OBJETIVOS –
1. En el fragmento sobre violencia e integración social, reproduce el tramo desde "La violencia y" hasta "a los golpes." y sustituye "obstáculo importante" por "impedimento serio".
2. Según el fragmento seleccionado, ¿qué se redujo por ley en los años 90?
---------- FRAGMENTO SELECCIONADO
En los años 90 el número máximo de integrantes por cooperativa fue reducido por ley y con ello la viabilidad de implementar servicios adicionales a las viviendas, en tanto la violencia ciudadana fue incrementándose de forma sostenida hasta el presente.
La violencia y el miedo concomitante constituyen un obstáculo importante para la integración social, como también lo es, como dijimos, promover una exhibición constante de hechos violentos o las medidas de represión incrementales por parte del Estado. Ninguna sociedad se integra a los golpes.
No obstante, estimamos ha existido insuficiencia en la implementación de políticas urbanas para el combate a la segregación residencial, tema cuyo tratamiento excede las posibilidades de este artículo, pero no podemos omitir la referencia a un sur y un norte en la configuración de nuestra ciudad, que trasciende la ubicación territorial de quienes la habitan.
--------------------
---------- DATOS SIN PROCESAR
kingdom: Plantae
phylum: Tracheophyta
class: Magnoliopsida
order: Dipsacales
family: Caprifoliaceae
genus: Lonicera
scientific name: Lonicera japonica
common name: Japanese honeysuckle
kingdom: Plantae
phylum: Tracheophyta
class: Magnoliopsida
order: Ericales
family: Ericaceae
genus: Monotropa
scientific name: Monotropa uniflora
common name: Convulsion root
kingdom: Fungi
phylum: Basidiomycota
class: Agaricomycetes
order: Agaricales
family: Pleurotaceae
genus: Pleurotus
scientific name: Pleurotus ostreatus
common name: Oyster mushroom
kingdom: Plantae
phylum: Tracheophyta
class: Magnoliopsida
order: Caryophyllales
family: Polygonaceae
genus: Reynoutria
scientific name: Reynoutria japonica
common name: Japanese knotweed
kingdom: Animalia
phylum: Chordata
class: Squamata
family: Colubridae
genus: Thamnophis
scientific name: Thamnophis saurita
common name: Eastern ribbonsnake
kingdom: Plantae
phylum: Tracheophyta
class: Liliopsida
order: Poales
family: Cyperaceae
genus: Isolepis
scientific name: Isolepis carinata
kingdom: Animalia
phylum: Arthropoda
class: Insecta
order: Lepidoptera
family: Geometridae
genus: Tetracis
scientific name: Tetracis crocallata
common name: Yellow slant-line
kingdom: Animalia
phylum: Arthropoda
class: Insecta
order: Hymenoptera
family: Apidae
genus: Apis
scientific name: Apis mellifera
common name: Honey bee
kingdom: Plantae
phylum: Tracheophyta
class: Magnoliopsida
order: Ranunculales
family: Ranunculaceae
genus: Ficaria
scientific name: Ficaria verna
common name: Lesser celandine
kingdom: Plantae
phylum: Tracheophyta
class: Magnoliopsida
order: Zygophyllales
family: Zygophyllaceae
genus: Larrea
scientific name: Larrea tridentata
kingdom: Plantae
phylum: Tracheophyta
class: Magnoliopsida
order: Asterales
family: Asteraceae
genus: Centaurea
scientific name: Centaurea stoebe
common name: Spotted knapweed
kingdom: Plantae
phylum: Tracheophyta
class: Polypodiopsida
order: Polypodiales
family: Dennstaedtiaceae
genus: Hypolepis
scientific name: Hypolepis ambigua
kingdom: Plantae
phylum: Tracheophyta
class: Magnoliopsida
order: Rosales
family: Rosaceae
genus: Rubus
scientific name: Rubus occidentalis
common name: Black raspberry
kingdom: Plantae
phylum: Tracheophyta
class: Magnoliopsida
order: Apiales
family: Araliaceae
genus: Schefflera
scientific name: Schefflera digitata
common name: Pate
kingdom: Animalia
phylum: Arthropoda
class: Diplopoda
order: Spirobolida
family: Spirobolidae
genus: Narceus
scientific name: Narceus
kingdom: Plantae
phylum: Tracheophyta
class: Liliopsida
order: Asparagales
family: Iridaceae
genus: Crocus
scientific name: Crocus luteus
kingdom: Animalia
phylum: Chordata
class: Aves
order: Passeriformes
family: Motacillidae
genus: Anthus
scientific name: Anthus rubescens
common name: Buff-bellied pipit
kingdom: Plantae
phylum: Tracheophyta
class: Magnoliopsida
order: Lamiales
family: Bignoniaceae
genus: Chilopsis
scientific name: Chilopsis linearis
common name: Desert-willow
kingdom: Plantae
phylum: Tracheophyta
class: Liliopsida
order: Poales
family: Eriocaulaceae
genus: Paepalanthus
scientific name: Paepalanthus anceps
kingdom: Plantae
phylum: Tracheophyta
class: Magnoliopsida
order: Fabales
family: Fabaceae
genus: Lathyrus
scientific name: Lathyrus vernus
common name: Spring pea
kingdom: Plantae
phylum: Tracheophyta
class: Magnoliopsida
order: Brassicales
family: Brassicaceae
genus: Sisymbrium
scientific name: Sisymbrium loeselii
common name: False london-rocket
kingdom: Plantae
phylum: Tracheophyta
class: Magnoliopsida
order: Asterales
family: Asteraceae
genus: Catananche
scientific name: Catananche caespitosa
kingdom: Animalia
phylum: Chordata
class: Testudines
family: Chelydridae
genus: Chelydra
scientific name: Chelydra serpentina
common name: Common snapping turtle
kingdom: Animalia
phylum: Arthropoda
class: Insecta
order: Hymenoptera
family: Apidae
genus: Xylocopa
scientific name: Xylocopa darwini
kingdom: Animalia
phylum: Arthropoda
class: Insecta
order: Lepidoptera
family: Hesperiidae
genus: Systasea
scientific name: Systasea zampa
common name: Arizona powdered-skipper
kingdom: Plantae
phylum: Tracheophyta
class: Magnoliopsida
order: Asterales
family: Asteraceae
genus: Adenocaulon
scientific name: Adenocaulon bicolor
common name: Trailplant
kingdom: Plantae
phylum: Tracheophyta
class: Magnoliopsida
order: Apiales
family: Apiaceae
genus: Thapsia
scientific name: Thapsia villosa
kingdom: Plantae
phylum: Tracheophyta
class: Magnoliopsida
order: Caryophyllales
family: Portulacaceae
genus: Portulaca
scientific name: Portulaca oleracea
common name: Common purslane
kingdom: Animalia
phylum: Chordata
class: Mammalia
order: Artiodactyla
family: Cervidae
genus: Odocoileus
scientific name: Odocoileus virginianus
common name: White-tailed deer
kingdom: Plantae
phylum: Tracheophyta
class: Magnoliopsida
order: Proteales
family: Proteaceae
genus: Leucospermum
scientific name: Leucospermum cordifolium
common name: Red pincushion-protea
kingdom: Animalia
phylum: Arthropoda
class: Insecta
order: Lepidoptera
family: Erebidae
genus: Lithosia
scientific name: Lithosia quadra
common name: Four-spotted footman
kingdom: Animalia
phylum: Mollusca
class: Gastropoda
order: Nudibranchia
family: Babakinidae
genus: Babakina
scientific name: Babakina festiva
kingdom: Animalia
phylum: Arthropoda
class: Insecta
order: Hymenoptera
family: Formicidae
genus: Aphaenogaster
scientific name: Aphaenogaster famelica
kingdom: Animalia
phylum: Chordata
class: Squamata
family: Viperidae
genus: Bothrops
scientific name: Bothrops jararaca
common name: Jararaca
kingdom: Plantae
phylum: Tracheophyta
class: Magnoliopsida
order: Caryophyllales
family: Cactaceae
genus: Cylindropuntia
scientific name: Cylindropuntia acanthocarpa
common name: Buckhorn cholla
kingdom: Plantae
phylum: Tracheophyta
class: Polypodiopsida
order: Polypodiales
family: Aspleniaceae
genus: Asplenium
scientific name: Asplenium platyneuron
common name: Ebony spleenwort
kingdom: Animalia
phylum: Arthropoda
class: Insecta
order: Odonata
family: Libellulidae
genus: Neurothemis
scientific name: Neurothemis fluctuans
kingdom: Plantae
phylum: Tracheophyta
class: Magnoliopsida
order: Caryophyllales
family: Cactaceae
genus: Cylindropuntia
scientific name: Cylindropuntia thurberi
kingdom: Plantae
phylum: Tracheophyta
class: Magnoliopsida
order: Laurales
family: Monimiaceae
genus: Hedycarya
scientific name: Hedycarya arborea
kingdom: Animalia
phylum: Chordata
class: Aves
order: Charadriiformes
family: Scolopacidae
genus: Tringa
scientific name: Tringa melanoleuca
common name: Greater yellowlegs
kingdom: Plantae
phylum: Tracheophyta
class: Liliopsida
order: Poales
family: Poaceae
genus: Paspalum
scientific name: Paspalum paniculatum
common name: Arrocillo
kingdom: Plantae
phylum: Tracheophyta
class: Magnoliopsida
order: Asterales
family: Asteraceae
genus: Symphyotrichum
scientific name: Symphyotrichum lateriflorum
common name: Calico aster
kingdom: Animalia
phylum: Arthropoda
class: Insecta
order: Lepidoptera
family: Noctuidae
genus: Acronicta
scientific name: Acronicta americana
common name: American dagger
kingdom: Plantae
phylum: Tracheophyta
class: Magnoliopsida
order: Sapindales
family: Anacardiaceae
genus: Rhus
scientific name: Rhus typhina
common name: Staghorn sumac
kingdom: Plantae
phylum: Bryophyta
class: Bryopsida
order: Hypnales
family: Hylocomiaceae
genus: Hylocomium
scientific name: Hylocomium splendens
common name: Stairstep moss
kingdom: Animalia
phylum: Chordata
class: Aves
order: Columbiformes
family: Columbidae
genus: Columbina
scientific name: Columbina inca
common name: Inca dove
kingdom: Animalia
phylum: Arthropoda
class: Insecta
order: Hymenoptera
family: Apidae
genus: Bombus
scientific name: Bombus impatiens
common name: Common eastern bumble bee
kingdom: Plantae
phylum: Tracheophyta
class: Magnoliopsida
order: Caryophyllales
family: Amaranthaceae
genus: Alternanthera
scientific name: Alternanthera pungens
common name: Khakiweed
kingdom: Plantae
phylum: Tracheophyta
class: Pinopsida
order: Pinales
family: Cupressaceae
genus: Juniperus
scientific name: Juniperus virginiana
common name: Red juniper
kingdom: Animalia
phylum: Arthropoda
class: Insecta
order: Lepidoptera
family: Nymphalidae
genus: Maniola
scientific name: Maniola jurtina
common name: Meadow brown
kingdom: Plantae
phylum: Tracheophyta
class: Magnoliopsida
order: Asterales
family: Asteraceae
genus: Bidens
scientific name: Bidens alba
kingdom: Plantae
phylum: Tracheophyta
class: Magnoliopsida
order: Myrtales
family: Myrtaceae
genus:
--------------------
SOLUCIONES POR TAREA –
1.
La violencia y el miedo concomitante constituyen un impedimento serio para la integración social, como también lo es, como dijimos, promover una exhibición constante de hechos violentos o las medidas de represión incrementales por parte del Estado. Ninguna sociedad se integra a los golpes.

2. El número máximo de integrantes por cooperativa.